DATASET EXCERPTS

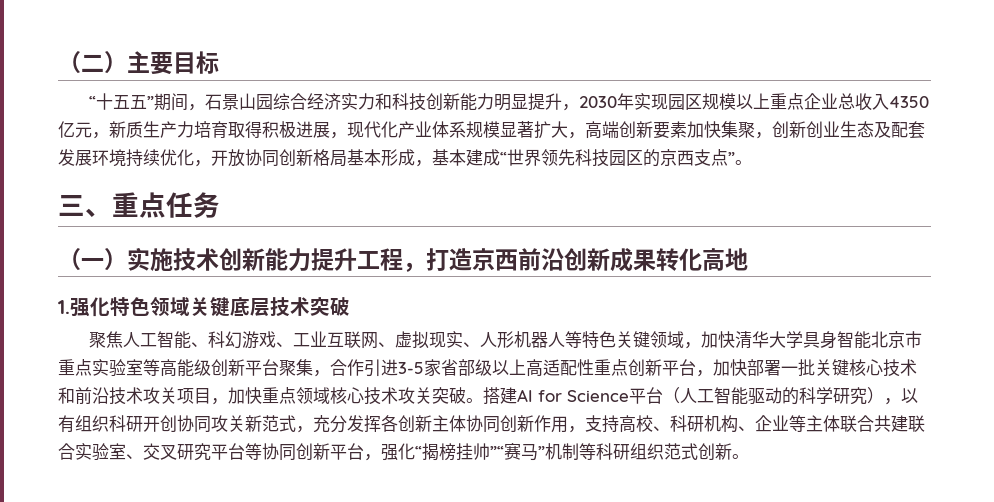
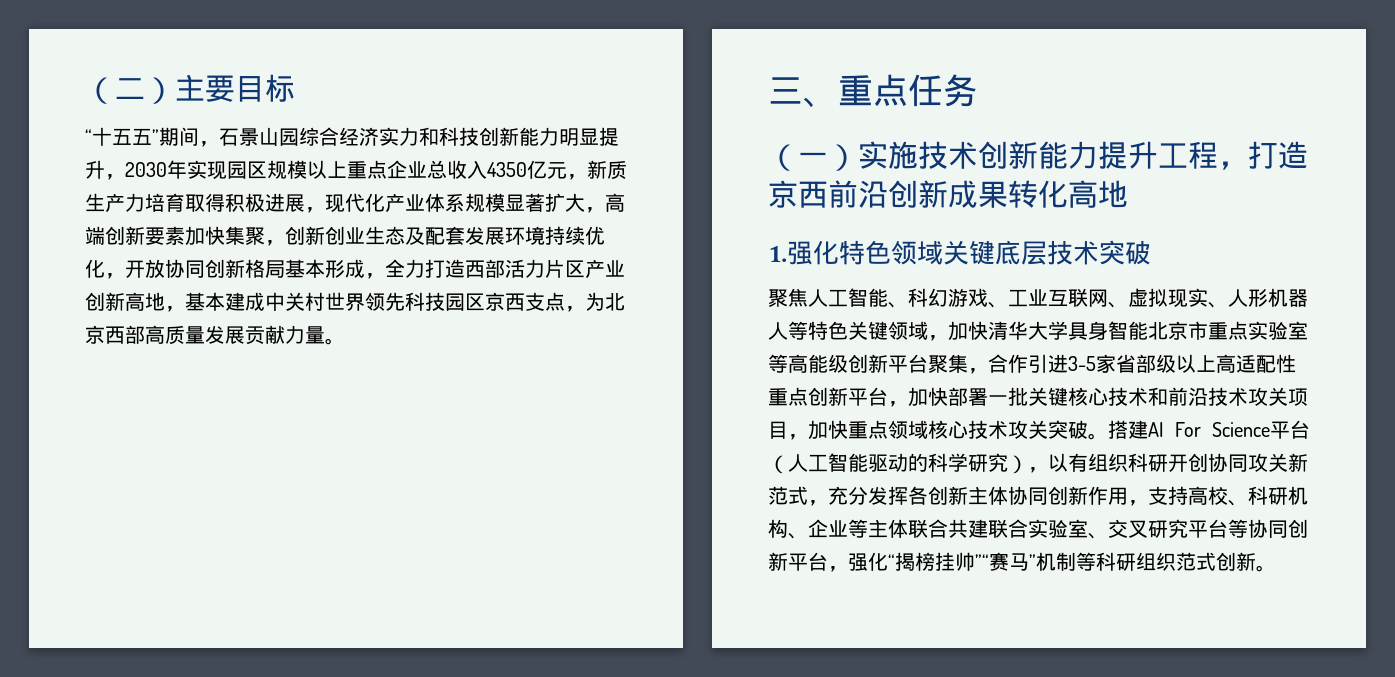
(432, 163) none -> [385,259,625,278] [85,292,185,312] 全力打造西部活力片区产业创新高地，
[500,152,507,164] “ -> [265,292,325,311] 中关村
[643,149,660,167] 的 -> (485, 302) none
[728,152,735,164] ” -> [565,292,625,312] [85,325,325,345] ，为北京西部高质量发展贡献力量
[538,390,562,402] for -> [1174,422,1202,437] For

TO-DO ITEM
Give back the material above exactly, with each picture removed.

YOUR RESPONSE
(432, 163) none -> [385,259,625,278] [85,292,185,312] 全力打造西部活力片区产业创新高地，
[500,152,507,164] “ -> [265,292,325,311] 中关村
[643,149,660,167] 的 -> (485, 302) none
[728,152,735,164] ” -> [565,292,625,312] [85,325,325,345] ，为北京西部高质量发展贡献力量
[538,390,562,402] for -> [1174,422,1202,437] For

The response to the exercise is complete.